Not hardly enough. We shall see if he brings a greater effort and his A-Game to 60 Minutes, because The President's mojo with Senator Hagel and the rest of the centrist Republicans as well as the smouldering groundswell of antiwar sentiment that emerged last election night is no longer amused with Bush 43's affability. Hagel country don't play that. We need competence and we need a President who can clearly articulate our present mission in Iraq to we, the people, as well as the supine Maliki puppet government presently serving at the pleasure of Moqtada al-Sadr's Parliamentary voting block, and his Shi'ia masters in Persia. The clear winner of the Iraq War was, unfortunately, Iran, whose flush oil revenues allowed them to finance the Hezbollah-Israel War in which Israel's military, which followed the outmoded Rumsfeld-Wohlstetter model of precision guided tactical strikes from the air, and a light infantry clean-up -- suffered its first military defeat. Wohstetter theorized about a lighter, faster form of combat, which Francis Fukuyama notes, "can defeat virtually any conventional military force." Unfortunately, as we see in Iraq and in the Hezbollah war, the Wohlstetter-Rumsfeld thesis is useless against an entrenched insurgency, or asymmetrical warfare. The winner? Iran, who funded Hezbollah. It was a proxy war between Iran and Israel, and Iran never showed their hand. As the old adage goes: The Persians invented Chess.

Is Iran next? Attacking Iran -- as world class sicky Joshua Muravchik keeps hinting at -- would be the greatest strategic blunder in the history of the United States of America. With 70 percent of Persia's population under 30 years of age, and University students -- intellectuals -- beginning to question Ahmadinejad's antagonistic posturings towards the West, it would be catastrophic to drop bunker busters in Iran. We must have patience and not try to affect the organic pace of generational change in Tehran (As well as James Baker's sagacious counsel of Diplomacy), which, to be sure, might be hard for an Attention Deficit President. From Tom Friedman (via ripvansable):

"My reaction to the president's speech was to recall a line from Bill Maher's book about the war against terrorists: 'Make them fight all of us.'

"Mr. President, you want a surge? I'll surge. I'll surge on the condition that you once and for all enlist the entire American people in this war effort, and stop putting it all on the shoulders of 130,000 military families, and now 20,000 more. I'll surge on the condition that you make them fight all of us — and that means a real energy policy, with a real gasoline tax, that ends our addiction to oil, shrinks the flow of petro-dollars to bad actors and makes America the world's leader in conservation."

The pendulum swings.

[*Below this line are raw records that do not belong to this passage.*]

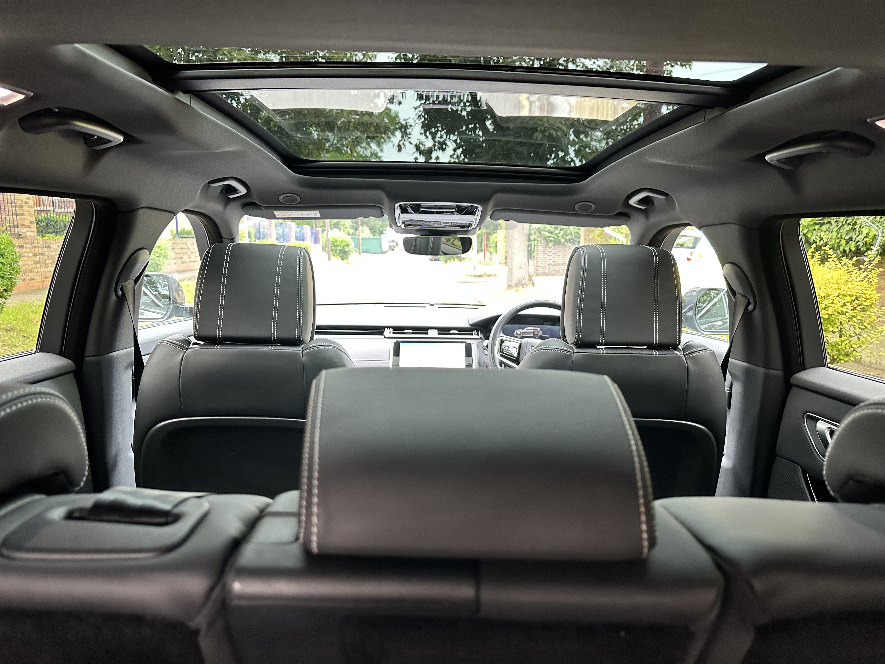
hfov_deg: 71.6
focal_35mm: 24
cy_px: 332
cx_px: 442
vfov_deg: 56.8
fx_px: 614
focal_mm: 6.86
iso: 400
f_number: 1.78
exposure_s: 1/60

Subsaharan Africa is The Zeitgeist (And, BTW, Corsair readers who are voting academy members: Remember Forrest Whitaker and do the right thing). America's aid of Somalians by giving tactical aid to Ethiopia was a glorious maneuver. Kudos to the Bushies. The War on Terror moves to the Horn of Africa. Now, how about aiding Sudan by providing airpower and tactical support to neighboring countries to stop the genocide in Darfur, and, in our national interest, weaken Muslim fundamentalist power in a known Al-Quaeda haven.